Si bien los Números Reproductivos R0 y Re son sólo aproximaciones a la realidad, lo que muestran es que la Argentina está en en una etapa inicial de avance de esta epidemia, y que además, el virus se está diseminando en provincias y regiones que venían estando bastante preservadas hasta ahora.

Este fenómeno es similar al que ocurrió por ejemplo en USA, donde migró desde la costa Este hacia la costa Oeste y hacia el Sur, o en Italia, donde comenzó en la Lombardía (en el Norte), para luego irse trasladando hasta llegar a Campania y Sicilia (en el Sur).

Un aspecto preocupante es que en general, el Norte de Argentina dispone de mucho menos recursos sanitarios que la zona central, y existen allí centros poblados de alta densidad demográfica, como es  particularmente el caso de Tucumán.

Por otro lado y tal como intenté explicar en anteriores artículos, no es de esperar que la curva de reducción muestre una mayor tasa de variación que la de propagación: siguiendo la curva logística ya descripta, aún cuando el Re pase a valores menores a 1, tenemos un largo tiempo por delante de convivencia con la enfermedad Covid-19 (por lo menos igual al ya transcurrido), mientras no aparezca una vacuna efectiva que se aplique a la mayor parte o a toda la población de nuestro país.
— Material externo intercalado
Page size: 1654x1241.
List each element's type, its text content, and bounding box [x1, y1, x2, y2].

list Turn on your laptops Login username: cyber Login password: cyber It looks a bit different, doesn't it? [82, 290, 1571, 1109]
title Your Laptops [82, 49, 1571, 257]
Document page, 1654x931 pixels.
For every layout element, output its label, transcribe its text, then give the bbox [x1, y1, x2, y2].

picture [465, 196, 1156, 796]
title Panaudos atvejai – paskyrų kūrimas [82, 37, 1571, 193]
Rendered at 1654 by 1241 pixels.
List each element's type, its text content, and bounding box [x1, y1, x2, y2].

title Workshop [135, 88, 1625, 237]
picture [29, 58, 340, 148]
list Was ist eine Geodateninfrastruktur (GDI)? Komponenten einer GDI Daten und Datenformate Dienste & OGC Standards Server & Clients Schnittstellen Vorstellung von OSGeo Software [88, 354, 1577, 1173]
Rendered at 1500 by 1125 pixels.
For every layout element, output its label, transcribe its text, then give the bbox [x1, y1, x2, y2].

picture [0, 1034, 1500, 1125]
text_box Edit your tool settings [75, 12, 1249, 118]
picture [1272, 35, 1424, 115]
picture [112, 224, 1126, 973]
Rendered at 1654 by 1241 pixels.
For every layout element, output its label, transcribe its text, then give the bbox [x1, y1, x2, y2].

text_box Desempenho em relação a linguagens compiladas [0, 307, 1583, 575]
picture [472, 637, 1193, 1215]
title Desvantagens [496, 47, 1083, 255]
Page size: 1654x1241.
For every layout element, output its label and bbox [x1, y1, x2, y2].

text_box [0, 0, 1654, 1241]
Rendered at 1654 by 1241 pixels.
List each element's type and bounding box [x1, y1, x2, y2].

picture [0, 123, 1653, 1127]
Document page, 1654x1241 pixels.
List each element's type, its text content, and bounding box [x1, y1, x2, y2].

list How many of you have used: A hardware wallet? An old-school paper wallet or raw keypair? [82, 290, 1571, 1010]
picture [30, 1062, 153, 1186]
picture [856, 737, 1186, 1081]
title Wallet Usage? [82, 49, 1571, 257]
Como aspecto positivo, las relativamente bajas tasas de letalidad y/o la severidad de la enfermedad causada por el virus circulante podría indicar que la carga viral aquí es menor, o que se trata de una cepa más “benigna” en cuanto a sus efectos sobre las personas infectadas.

Para finalizar, resulta obvia la necesidad de reforzar la adecuación del comportamiento social a esta amenaza, aspecto este que no depende sólo del accionar de las autoridades de gobierno o de los agentes sanitarios, sino del de la población en su conjunto.